É importante entender que a rede de Nikolas não é apenas “dele”. Ele faz parte de uma teia mais ampla, composta por diversas vozes alinhadas, que difundem suas mensagens adaptando-as a diferentes públicos. Um exemplo recente é um vídeo de um motorista de aplicativo explicando o impacto das mudanças no PIX para quem complementa a renda dirigindo. Essa contextualização local e pessoal amplia o alcance e a relevância da mensagem.

Método e consistência

Construir uma rede distribuída exige método. Entre as práticas comuns, destacam-se:

  • Fortalecimento de vozes alinhadas, que reproduzem e ampliam mensagens.
  • Conteúdo modular, projetado para ser recortado e redistribuído.
  • Comunidades de base, como grupos de WhatsApp familiares.
  • Produção descentralizada, como memes criados por apoiadores.
  • Engajamento constante com seguidores, mantendo a rede ativa.

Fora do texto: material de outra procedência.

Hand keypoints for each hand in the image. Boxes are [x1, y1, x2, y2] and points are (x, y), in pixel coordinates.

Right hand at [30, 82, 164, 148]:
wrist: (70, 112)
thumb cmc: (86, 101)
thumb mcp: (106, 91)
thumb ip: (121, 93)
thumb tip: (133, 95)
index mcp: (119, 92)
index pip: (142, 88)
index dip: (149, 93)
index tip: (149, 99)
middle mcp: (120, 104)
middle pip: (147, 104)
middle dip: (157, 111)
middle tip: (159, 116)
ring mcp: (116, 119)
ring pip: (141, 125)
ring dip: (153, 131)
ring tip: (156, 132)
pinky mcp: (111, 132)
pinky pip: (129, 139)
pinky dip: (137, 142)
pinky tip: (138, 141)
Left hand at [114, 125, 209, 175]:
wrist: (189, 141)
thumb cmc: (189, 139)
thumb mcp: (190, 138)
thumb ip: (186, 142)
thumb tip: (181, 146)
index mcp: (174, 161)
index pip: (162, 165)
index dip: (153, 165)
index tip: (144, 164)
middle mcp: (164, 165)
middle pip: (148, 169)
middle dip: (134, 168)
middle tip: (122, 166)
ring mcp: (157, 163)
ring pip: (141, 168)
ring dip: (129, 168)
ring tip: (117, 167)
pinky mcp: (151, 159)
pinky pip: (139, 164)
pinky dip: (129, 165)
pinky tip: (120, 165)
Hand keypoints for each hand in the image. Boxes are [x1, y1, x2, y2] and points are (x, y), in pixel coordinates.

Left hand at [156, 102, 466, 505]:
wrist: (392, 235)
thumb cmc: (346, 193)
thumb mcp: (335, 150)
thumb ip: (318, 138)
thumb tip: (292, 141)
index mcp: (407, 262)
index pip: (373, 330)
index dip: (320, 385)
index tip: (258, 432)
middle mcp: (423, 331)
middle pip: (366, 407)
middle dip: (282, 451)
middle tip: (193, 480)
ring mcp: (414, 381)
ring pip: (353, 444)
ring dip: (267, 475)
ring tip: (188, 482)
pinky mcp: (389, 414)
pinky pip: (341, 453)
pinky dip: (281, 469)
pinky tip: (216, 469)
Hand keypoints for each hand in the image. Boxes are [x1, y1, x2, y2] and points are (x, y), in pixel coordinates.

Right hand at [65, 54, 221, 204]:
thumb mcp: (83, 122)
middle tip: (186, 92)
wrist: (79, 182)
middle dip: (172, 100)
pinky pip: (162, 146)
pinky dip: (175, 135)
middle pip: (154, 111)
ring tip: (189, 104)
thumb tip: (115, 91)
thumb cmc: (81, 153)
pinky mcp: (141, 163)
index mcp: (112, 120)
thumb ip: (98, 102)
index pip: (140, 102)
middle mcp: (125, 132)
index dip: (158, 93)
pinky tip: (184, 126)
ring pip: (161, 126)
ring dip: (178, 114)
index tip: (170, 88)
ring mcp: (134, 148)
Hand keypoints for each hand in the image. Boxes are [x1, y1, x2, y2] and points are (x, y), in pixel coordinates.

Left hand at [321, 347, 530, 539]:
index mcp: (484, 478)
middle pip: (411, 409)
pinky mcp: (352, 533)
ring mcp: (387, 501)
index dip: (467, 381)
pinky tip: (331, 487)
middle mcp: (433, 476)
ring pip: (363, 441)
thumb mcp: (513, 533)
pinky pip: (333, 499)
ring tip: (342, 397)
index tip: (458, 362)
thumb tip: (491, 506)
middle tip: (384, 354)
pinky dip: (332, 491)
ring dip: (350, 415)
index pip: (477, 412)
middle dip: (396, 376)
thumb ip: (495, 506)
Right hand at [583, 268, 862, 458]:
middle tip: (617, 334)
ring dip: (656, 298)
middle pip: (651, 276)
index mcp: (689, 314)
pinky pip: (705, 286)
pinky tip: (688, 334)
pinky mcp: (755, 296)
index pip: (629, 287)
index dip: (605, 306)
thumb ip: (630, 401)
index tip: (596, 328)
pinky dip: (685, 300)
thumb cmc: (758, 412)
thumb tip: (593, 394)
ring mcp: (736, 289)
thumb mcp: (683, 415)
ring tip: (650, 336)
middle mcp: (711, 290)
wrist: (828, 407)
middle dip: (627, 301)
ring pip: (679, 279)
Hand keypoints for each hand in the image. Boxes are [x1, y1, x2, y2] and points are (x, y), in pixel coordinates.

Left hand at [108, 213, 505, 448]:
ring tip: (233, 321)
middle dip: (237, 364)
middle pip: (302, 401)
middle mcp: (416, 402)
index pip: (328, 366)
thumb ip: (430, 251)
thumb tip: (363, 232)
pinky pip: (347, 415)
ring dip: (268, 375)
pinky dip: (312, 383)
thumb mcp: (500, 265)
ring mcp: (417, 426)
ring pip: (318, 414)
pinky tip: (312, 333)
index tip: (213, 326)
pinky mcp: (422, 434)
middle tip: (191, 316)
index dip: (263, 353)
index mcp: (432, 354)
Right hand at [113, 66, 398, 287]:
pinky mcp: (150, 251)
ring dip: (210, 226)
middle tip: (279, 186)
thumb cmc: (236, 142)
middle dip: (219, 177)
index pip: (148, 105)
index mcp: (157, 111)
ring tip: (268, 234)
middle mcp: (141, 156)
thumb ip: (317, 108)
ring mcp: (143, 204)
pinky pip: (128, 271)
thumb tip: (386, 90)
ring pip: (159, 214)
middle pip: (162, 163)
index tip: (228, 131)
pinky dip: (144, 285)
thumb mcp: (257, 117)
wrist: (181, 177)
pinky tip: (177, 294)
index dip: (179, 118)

Prefeitos como Topázio Neto (Florianópolis), JHC (Maceió) e João Campos (Recife) também operam com redes distribuídas, mas bem organizadas, conectando-se diretamente com suas comunidades locais. Veja, Topázio faz parte da rede distribuída da cidade de Florianópolis, não é dono da rede, é um elo influente dela, mesmo que ele fique semanas sem publicar nada, sua influência e pautas continuaram agindo na cidade ainda que ele pessoalmente nada faça.

O desafio do governo

Por outro lado, o governo tem hoje uma estrutura de comunicação rígida, onde a pauta central é muitas vezes dependente de Lula ou de figuras satélites, como André Janones e Erika Hilton. Embora essas lideranças sejam fortes, não existe uma teia de suporte ampla e distribuída para amplificar as mensagens do governo.

Isso explica por que uma narrativa como a isenção do IR para quem ganha até cinco salários mínimos, que deveria ser uma “pauta boa”, tem dificuldade de ganhar tração. Pergunte a alguém em qualquer mesa sobre o status dessa proposta e provavelmente não encontrará respostas claras.

E agora?

A solução para o governo passa por alinhar sua agenda, construir narrativas claras e estabelecer um modelo de comunicação baseado em redes distribuídas. Isso exige tempo, método e comprometimento. Antes de qualquer coisa, o governo precisa ser compreendido – e essa tarefa é mais complexa do que parece.

A “Revolta do PIX” é mais um lembrete: não basta ter boas pautas. É preciso traduzi-las de forma que as pessoas queiram ouvir, compartilhar e debater. Sem isso, o cabo de guerra nas redes continuará desequilibrado. E, como temos visto, não será nada fácil mudar esse cenário.